### Your goal
What follows is a set of records. Repeat every one of them exactly.

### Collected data
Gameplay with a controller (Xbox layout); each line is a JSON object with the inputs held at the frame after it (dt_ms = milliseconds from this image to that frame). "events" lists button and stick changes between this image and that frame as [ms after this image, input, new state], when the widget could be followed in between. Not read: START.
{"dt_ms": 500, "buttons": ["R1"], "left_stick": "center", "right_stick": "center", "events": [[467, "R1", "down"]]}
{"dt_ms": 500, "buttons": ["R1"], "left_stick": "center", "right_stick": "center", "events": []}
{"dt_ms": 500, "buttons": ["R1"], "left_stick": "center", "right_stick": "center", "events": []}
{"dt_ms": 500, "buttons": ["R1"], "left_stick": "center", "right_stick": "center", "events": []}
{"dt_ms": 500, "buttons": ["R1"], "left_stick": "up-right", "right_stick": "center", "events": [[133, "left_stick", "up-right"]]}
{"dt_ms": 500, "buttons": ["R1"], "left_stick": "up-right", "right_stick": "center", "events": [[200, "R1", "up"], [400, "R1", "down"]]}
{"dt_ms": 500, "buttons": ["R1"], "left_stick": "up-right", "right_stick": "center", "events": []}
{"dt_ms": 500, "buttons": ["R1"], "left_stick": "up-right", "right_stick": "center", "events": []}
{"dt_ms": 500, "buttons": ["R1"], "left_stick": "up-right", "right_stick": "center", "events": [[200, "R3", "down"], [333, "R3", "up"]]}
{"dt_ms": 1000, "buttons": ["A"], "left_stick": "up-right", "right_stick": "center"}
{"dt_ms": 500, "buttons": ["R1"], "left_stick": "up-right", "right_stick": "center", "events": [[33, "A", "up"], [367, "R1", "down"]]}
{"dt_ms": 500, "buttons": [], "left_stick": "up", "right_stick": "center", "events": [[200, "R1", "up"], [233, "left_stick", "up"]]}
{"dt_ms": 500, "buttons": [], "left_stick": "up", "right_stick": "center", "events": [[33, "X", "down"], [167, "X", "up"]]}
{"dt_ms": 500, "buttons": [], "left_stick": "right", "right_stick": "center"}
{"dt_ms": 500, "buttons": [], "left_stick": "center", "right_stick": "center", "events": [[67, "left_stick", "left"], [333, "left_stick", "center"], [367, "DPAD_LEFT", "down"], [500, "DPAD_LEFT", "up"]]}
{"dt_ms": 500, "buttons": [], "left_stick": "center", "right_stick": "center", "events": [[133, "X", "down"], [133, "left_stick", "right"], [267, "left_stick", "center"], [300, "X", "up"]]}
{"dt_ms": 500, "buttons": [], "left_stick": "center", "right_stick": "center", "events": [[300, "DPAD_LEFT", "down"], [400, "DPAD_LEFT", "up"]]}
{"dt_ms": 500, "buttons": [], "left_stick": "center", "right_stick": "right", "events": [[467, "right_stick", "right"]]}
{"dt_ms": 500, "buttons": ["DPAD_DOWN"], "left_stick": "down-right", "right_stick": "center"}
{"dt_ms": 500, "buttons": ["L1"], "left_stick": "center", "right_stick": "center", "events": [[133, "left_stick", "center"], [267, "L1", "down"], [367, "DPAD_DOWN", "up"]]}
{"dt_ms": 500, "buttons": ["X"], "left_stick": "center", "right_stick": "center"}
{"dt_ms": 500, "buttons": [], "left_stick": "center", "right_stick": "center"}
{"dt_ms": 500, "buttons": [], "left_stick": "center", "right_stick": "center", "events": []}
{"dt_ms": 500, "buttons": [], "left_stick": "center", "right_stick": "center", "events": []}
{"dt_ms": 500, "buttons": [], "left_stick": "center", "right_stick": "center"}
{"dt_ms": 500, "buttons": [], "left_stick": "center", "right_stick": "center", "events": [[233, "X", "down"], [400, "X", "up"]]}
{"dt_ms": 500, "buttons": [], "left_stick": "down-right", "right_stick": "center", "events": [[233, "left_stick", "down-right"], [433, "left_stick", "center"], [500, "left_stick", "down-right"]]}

### Output of the exercise
Gameplay with a controller (Xbox layout); each line is a JSON object with the inputs held at the frame after it (dt_ms = milliseconds from this image to that frame). "events" lists button and stick changes between this image and that frame as [ms after this image, input, new state], when the widget could be followed in between. Not read: START.
{"dt_ms": 500, "buttons": ["R1"], "left_stick": "center", "right_stick": "center", "events": [[467, "R1", "down"]]}
{"dt_ms": 500, "buttons": ["R1"], "left_stick": "center", "right_stick": "center", "events": []}
{"dt_ms": 500, "buttons": ["R1"], "left_stick": "center", "right_stick": "center", "events": []}
{"dt_ms": 500, "buttons": ["R1"], "left_stick": "center", "right_stick": "center", "events": []}
{"dt_ms": 500, "buttons": ["R1"], "left_stick": "up-right", "right_stick": "center", "events": [[133, "left_stick", "up-right"]]}
{"dt_ms": 500, "buttons": ["R1"], "left_stick": "up-right", "right_stick": "center", "events": [[200, "R1", "up"], [400, "R1", "down"]]}
{"dt_ms": 500, "buttons": ["R1"], "left_stick": "up-right", "right_stick": "center", "events": []}
{"dt_ms": 500, "buttons": ["R1"], "left_stick": "up-right", "right_stick": "center", "events": []}
{"dt_ms": 500, "buttons": ["R1"], "left_stick": "up-right", "right_stick": "center", "events": [[200, "R3", "down"], [333, "R3", "up"]]}
{"dt_ms": 1000, "buttons": ["A"], "left_stick": "up-right", "right_stick": "center"}
{"dt_ms": 500, "buttons": ["R1"], "left_stick": "up-right", "right_stick": "center", "events": [[33, "A", "up"], [367, "R1", "down"]]}
{"dt_ms": 500, "buttons": [], "left_stick": "up", "right_stick": "center", "events": [[200, "R1", "up"], [233, "left_stick", "up"]]}
{"dt_ms": 500, "buttons": [], "left_stick": "up", "right_stick": "center", "events": [[33, "X", "down"], [167, "X", "up"]]}
{"dt_ms": 500, "buttons": [], "left_stick": "right", "right_stick": "center"}
{"dt_ms": 500, "buttons": [], "left_stick": "center", "right_stick": "center", "events": [[67, "left_stick", "left"], [333, "left_stick", "center"], [367, "DPAD_LEFT", "down"], [500, "DPAD_LEFT", "up"]]}
{"dt_ms": 500, "buttons": [], "left_stick": "center", "right_stick": "center", "events": [[133, "X", "down"], [133, "left_stick", "right"], [267, "left_stick", "center"], [300, "X", "up"]]}
{"dt_ms": 500, "buttons": [], "left_stick": "center", "right_stick": "center", "events": [[300, "DPAD_LEFT", "down"], [400, "DPAD_LEFT", "up"]]}
{"dt_ms": 500, "buttons": [], "left_stick": "center", "right_stick": "right", "events": [[467, "right_stick", "right"]]}
{"dt_ms": 500, "buttons": ["DPAD_DOWN"], "left_stick": "down-right", "right_stick": "center"}
{"dt_ms": 500, "buttons": ["L1"], "left_stick": "center", "right_stick": "center", "events": [[133, "left_stick", "center"], [267, "L1", "down"], [367, "DPAD_DOWN", "up"]]}
{"dt_ms": 500, "buttons": ["X"], "left_stick": "center", "right_stick": "center"}
{"dt_ms": 500, "buttons": [], "left_stick": "center", "right_stick": "center"}
{"dt_ms": 500, "buttons": [], "left_stick": "center", "right_stick": "center", "events": []}
{"dt_ms": 500, "buttons": [], "left_stick": "center", "right_stick": "center", "events": []}
{"dt_ms": 500, "buttons": [], "left_stick": "center", "right_stick": "center"}
{"dt_ms": 500, "buttons": [], "left_stick": "center", "right_stick": "center", "events": [[233, "X", "down"], [400, "X", "up"]]}
{"dt_ms": 500, "buttons": [], "left_stick": "down-right", "right_stick": "center", "events": [[233, "left_stick", "down-right"], [433, "left_stick", "center"], [500, "left_stick", "down-right"]]}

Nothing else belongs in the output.